TASK STATEMENT: From the listing below, copy every line with the word "Deaths".

____ ENTRIES PROVIDED

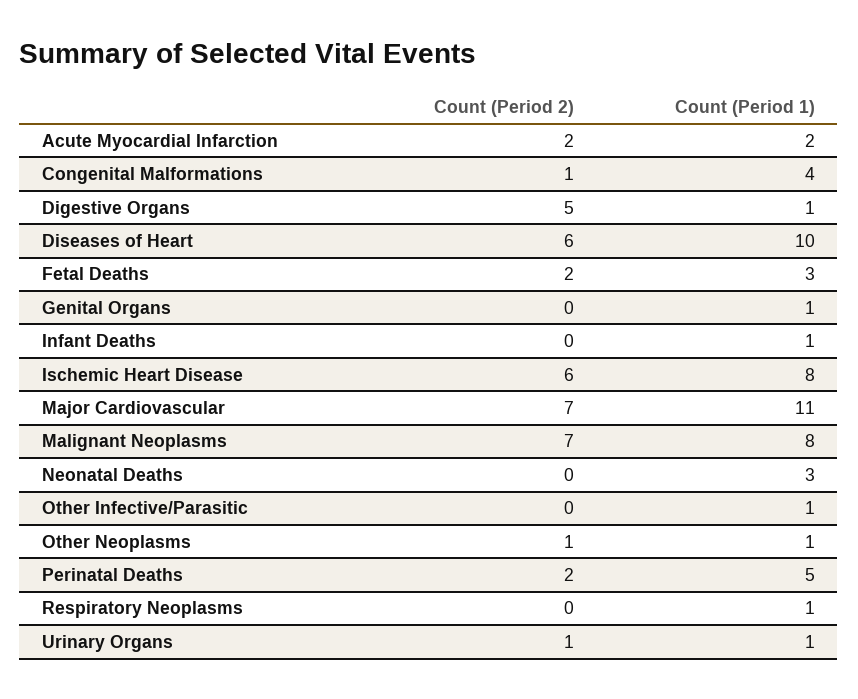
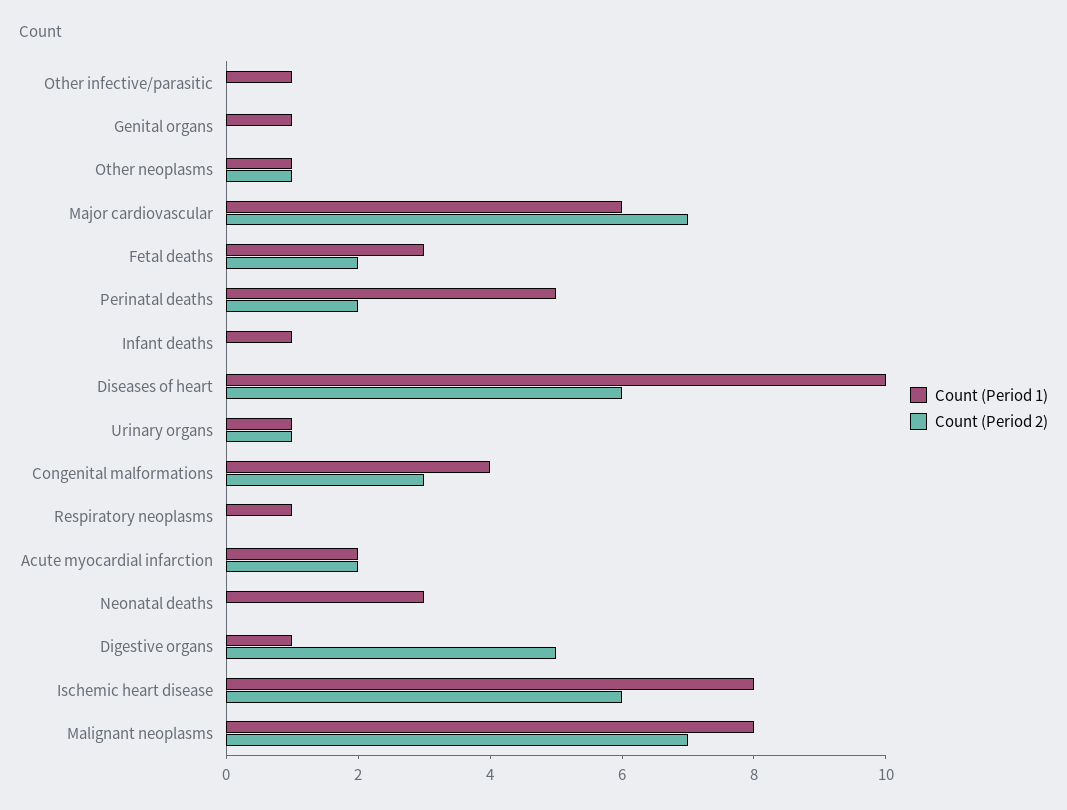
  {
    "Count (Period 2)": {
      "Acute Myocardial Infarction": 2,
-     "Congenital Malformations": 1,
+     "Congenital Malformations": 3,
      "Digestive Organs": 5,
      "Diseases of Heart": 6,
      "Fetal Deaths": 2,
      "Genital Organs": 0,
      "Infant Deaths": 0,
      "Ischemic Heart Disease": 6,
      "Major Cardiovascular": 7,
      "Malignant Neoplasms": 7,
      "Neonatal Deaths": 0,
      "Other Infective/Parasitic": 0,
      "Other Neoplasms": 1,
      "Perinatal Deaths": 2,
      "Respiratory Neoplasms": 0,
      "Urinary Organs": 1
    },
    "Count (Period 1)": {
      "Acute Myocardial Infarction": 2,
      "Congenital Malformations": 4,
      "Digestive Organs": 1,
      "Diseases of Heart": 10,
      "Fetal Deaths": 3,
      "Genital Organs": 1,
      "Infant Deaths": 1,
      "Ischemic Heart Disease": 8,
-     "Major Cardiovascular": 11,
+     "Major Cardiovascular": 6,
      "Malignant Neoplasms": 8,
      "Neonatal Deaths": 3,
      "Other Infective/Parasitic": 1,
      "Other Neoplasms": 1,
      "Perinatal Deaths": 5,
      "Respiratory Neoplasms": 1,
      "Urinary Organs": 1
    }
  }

________
____ ENTRIES PROVIDED

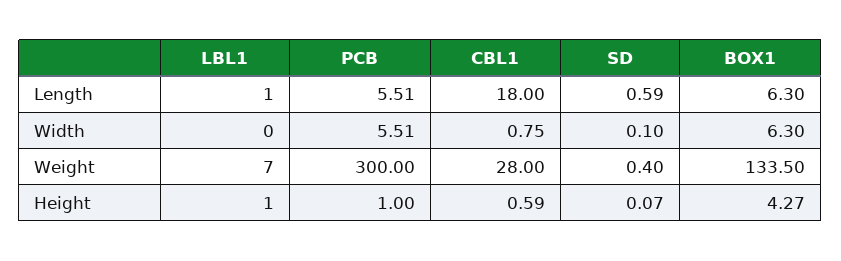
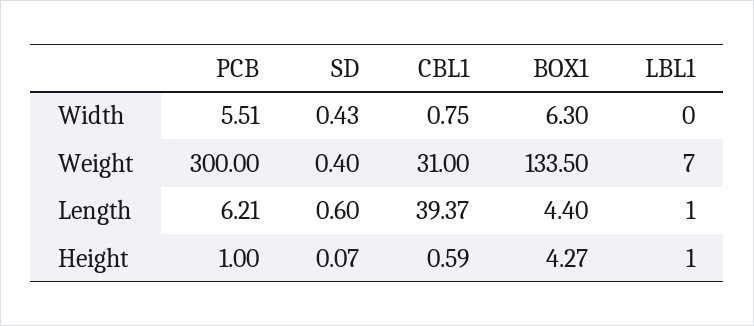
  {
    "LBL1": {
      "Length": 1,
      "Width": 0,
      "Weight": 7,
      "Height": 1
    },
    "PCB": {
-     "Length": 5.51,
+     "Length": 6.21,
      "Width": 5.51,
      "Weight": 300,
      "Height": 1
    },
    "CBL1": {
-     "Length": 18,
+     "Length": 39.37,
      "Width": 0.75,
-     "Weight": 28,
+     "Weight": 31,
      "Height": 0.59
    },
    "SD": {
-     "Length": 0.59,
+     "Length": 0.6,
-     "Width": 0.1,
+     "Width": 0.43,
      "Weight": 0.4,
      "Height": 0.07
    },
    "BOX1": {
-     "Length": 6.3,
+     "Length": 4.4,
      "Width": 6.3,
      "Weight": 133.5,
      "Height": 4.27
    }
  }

________

TASK OUTPUT:
      "Fetal Deaths": 2,
      "Infant Deaths": 0,
      "Neonatal Deaths": 0,
      "Perinatal Deaths": 2,
      "Fetal Deaths": 3,
      "Infant Deaths": 1,
      "Neonatal Deaths": 3,
      "Perinatal Deaths": 5,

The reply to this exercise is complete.